In the pagan temples there was a kind of incantation for conjuring down deities, to whom were assigned niches according to their different degrees of rank. The histories of Greece and Rome (for the sake of human nature, I wish that the parallel did not reach modern times) display an innumerable host of all ages, sexes, descriptions, and characters, enlisted under the banner of the priesthood, together with a select corps de reserve of augurs and soothsayers, who, by inspecting the entrails of beasts, foretold future events, and from the flight of birds the defeat of armies. Succeeding ages beheld their heathen temples solemnly consecrated; and being thus metamorphosed into Christian churches, the sculptures representing Jupiter, Minerva, Venus, and Diana, by virtue of a new baptism, became saints.[114]
Here also were a legion of arrogant priests, who insolently dictated the terms of salvation, fixed a standard for universal belief, and introduced their own inventions as divine precepts; who forced monarchs to pay tribute by ecclesiastical privilege, assumed the dominion of empires by divine right, and claimed three-fourths of the known world as heirs-at-law to St. Peter. To secure their acquisitions, they entrenched themselves behind ramparts raised on the credulity and folly of mankind. He who attempted to scale these hallowed mounds was deemed guilty of sacrilege; he who questioned the catholic infallibility was an atheist; and whosoever doubted the divine mission of a priest—an infidel.[115]
Finding the multitude were so well inclined to believe that whatever they could not comprehend was supernatural, they construed each phenomenon of nature into a portentous menace from Heaven. An eclipse became the omen of a revolution; an inundation the prognostic of a defeat; and an hurricane foretold the fall of every power that made any opposition to papal authority. By arts like these, the people were brought into a mental vassalage; and the powerful Baron having previously enslaved their persons, they readily gave the care of their souls to the confessor. To him they applied as the proper interpreter of every difficult case; and fraught with a full portion of credulity, each individual considered every cloud that passed over the sun, and every raven that expanded its ebon wing, as bearing some particular direction to himself. Hence arose the doctrine of demonology; and apparitions, witches, dreams, and divinations, formed a creed of superstition. On this was built that notable system, properly enough called "The Philosophy of the Distaff." This mythology of weak minds has been carried through every age and country by oral tradition and unfounded record.
Our earliest histories abound in augury and prediction; the most fabulous tales had credence, not only with the unlearned and ignorant, but with the educated and sagacious.
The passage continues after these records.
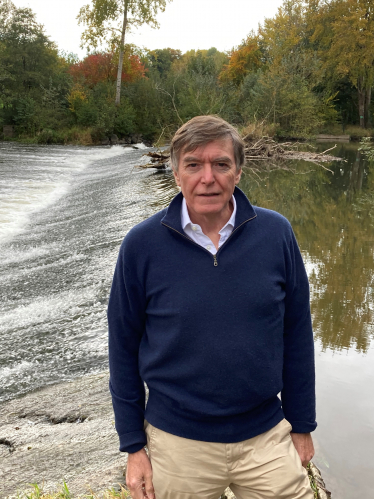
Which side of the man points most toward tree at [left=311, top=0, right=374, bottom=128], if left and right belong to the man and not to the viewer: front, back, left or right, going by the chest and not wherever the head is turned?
back

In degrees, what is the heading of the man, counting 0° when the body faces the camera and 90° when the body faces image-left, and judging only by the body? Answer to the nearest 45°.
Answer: approximately 0°

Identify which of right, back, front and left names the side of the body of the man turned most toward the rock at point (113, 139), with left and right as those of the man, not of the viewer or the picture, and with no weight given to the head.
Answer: back

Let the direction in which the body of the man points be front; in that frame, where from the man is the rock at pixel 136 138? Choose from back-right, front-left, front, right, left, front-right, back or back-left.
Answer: back

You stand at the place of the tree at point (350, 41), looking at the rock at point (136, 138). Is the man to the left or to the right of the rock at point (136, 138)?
left
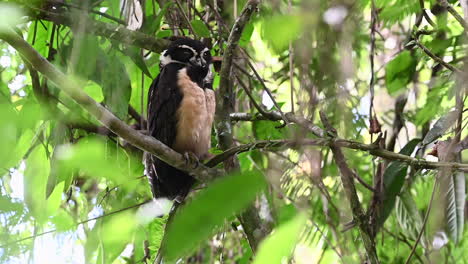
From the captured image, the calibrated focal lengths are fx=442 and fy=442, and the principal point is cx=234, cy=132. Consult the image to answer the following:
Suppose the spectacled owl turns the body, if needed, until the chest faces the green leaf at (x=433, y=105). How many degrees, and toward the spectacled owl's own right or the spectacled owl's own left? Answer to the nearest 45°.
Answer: approximately 45° to the spectacled owl's own left

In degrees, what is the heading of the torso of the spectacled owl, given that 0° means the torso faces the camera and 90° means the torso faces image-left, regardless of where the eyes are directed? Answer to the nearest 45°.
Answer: approximately 315°

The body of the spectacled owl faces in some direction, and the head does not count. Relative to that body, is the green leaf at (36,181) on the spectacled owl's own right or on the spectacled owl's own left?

The grave Duke de Sully seriously narrates those which had relation to Henry the Fourth.
It is recorded by Victorius Sirri, that Louis the Thirteenth was from his infancy surnamed Just,—"because he was born under the sign of the Balance!"
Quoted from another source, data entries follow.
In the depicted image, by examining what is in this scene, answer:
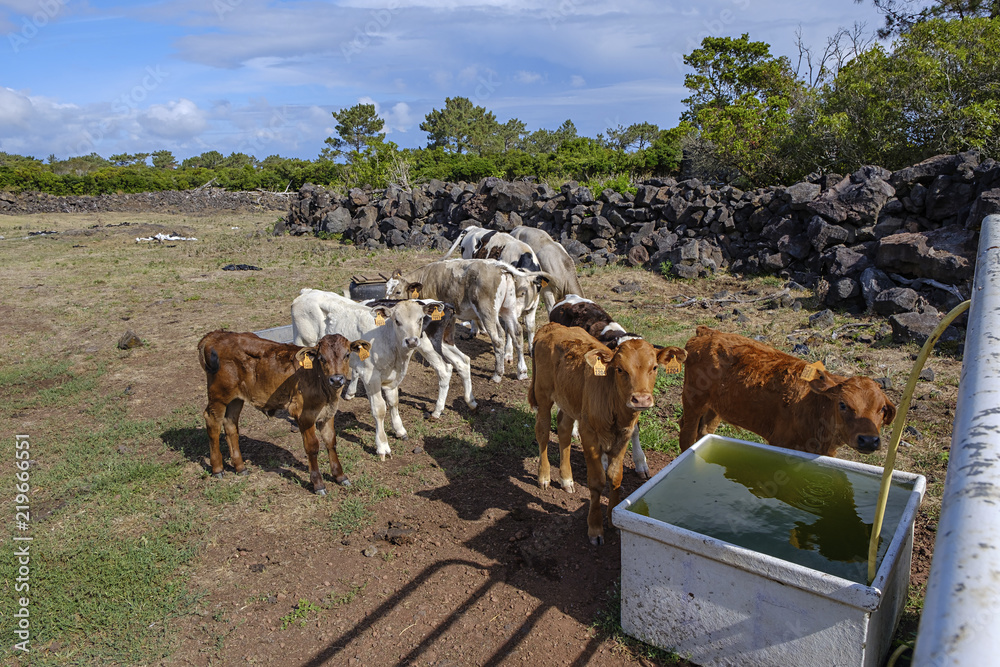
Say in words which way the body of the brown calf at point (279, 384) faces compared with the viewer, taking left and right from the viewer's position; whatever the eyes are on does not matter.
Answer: facing the viewer and to the right of the viewer

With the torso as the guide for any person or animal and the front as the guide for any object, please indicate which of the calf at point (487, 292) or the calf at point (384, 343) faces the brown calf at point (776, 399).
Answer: the calf at point (384, 343)

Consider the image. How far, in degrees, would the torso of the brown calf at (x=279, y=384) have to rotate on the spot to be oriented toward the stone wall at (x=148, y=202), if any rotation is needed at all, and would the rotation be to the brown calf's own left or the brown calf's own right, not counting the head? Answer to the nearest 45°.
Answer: approximately 135° to the brown calf's own left

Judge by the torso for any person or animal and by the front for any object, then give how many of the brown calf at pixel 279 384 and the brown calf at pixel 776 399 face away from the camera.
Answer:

Even sorcery was made a leading branch of religion; and one of a priest's duties was to exorcise ghosts by talking Latin, which was considered as a never-failing antidote for a troublesome spirit, and invariably concluded by the ghost being laid in the Red Sea.
Some of these glaring errors have been obliterated, but absurdities of equal magnitude have supplied their place; and modern credulities are nearly as destructive to the interests of society as ancient superstitions.
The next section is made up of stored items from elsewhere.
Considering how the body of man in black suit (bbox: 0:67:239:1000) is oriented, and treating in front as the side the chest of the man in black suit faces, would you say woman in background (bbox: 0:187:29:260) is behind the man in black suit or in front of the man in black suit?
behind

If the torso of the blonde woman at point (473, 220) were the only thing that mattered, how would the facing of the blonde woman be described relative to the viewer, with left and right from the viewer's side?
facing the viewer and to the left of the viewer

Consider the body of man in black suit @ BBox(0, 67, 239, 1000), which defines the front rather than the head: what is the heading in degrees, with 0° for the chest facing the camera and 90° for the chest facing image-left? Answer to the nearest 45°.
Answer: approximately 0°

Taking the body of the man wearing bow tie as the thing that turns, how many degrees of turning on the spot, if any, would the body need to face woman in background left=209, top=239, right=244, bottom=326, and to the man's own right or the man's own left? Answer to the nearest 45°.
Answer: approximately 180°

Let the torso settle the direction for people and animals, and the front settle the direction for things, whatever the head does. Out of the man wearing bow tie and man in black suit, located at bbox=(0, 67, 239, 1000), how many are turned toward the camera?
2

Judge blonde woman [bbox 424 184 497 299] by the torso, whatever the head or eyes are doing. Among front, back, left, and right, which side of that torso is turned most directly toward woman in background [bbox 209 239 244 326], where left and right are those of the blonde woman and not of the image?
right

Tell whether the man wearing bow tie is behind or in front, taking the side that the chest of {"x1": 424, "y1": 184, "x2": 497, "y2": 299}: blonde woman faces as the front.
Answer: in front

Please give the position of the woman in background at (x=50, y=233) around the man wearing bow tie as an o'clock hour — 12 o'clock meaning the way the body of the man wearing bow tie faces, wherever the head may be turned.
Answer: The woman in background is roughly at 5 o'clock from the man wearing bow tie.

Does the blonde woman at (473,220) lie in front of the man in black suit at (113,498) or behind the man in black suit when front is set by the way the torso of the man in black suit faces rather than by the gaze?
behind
Though this nation, as well as others, was at an early period enveloped by ignorance, superstition, and their consequent accompaniments, we had some right to expect the clouds would have been dispelled by the Reformation; but credulity kept its ground, and at a still later period—when we had a most learned and sedate monarch, and a most sententious and grave Parliament—an Act was passed for the punishment of witchcraft! By this sagacious union of royal and national wisdom, if a woman lived to a greater age than her neighbour, she was tried, proved guilty of commercing with a familiar in the shape of a tabby cat, and eased of all her sufferings by the ordeal of fire or water.